All adult wasps and D.affinis flies were maintained in insect rearing chambers held at 21 °C with 16 h light and 8 h darkness. D.melanogaster flies were maintained at 25 °C before exposures, and 21 °C during exposures and wasp development. Flies were exposed to single wasp females in groups of 5–10 in polystyrene Drosophila vials containing banana or glucose agar and 50 µl of honey water on the vial closure. Exposures were carried out in 24-h intervals. After each interval, female wasps were transferred by aspirator (to minimize CO2 exposure) to a new vial containing unexposed flies.

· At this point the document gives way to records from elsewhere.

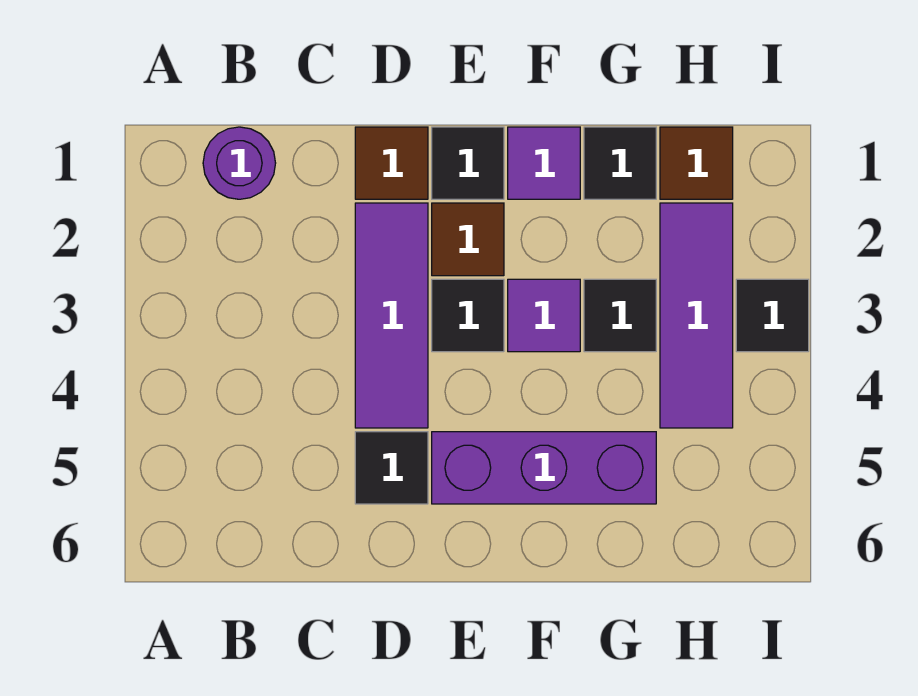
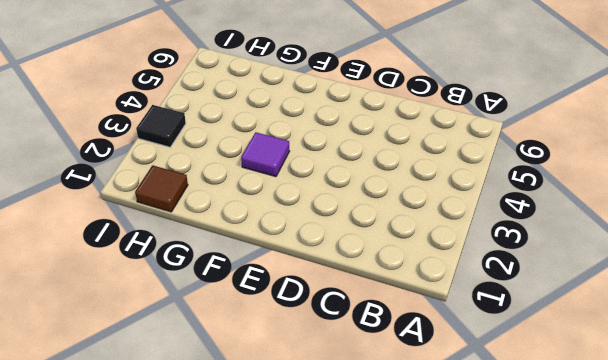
none -> purple 1x1 round brick [203,127,276,199]
none -> brown 1x1 tile [355,127,428,199]
none -> purple 1x3 tile [355,203,428,428]

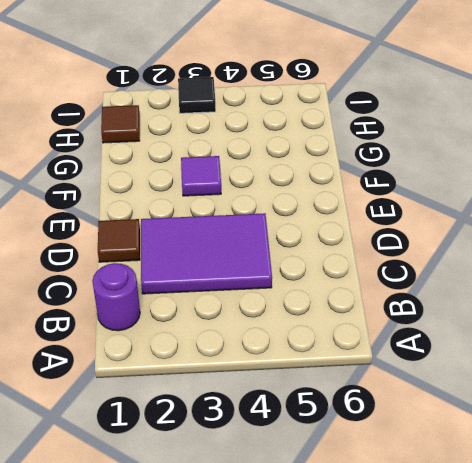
purple 2x3 tile [141,213,272,294] -> purple 1x3 tile [355,203,428,428]
none -> black 1x1 tile [355,432,428,504]
none -> black 1x1 tile [432,127,504,199]
none -> brown 1x1 tile [432,203,504,276]

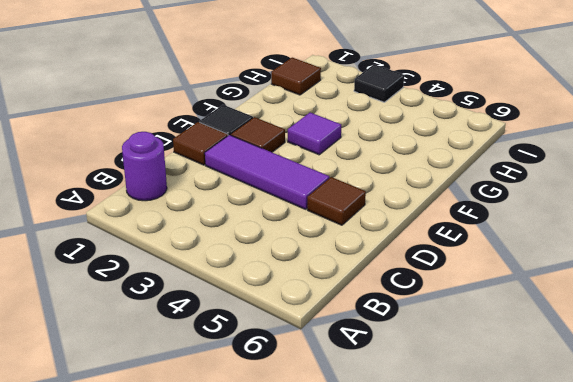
brown 1x1 tile [307,177,366,225] -> black 1x1 tile [355,432,428,504]
none -> black 1x1 tile [432,279,504,352]
none -> purple 1x3 brick [432,432,656,504]
none -> purple 1x1 tile [508,127,580,199]

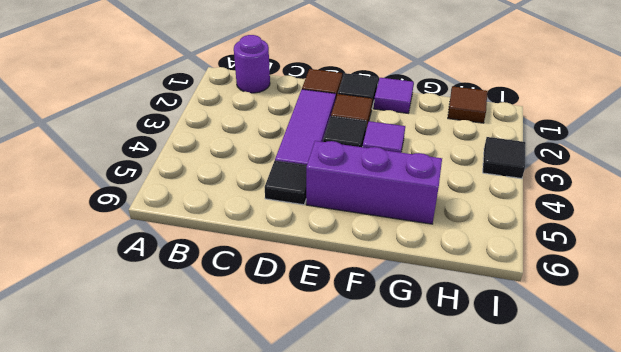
none -> black 1x1 tile [584,127,656,199]
none -> black 1x1 tile [584,279,656,352]
none -> purple 1x3 tile [660,203,733,428]

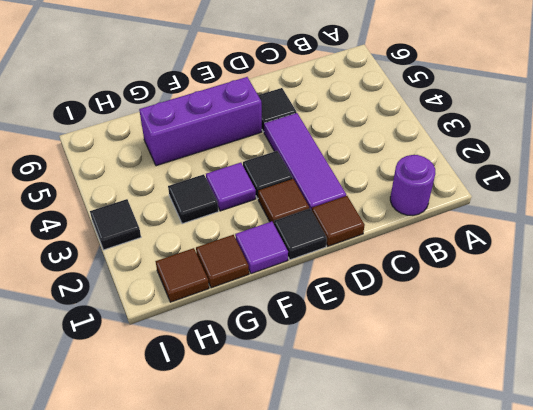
brown 1x1 tile [196,235,249,288] -> black 1x1 tile [584,127,656,199]
none -> purple 1x3 tile [660,203,733,428]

S. perlmani mitochondrial genome sequencing

DNA was extracted using the phenol–chloroform method from 13 larvae of S.perlmani collected in Starkville, MS or reared from mothers collected in Starkville. An Oxford Nanopore DNA library was prepared using the Ligation Sequencing Kit V14 (SQK-LSK114) and 6.11 gigabases (Gb) were sequenced on a MinION flow cell (FLO-MIN114). Reads 1 kb and longer were retained using seqtk56 and assembled with Flye 2.9.1 (ref. 57). The assembly did not close the mitochondrial genome, despite high coverage by long reads, but it contains extensive repeat elements flanking the AT-rich control region that were not fully resolved. Similar repeat elements are increasingly recognized in long-read mitochondrial genomes of other insect taxa58.

In silico detection of S. perlmani infections

Sequence Read Archive data generated from wild-caught Bombus spp., Apis spp. and D.melanogaster were downloaded and mapped to the S.perlmani mitochondrial genome using BBMap59. All D.melanogaster reads used were generated by the Drosophila Evolution over Space and Time project32. Accession numbers are listed in the Supplementary Data, along with identity thresholds and other parameters used for each mapping analysis. Data points were plotted with the rnaturalearthdata R package60. As the mitochondrial genome assembly contains unresolved repeats, we included a single contiguous region of the assembly as the reference sequence for read mapping. This subset included all mitochondrial tRNAs, rRNAs and proteins as well as the intergenic sequences between them (14,866 nucleotides) but excluded the repeats and control region.

Reporting summary

Further information on research design is available in the Nature Portfolio Reporting Summary linked to this article.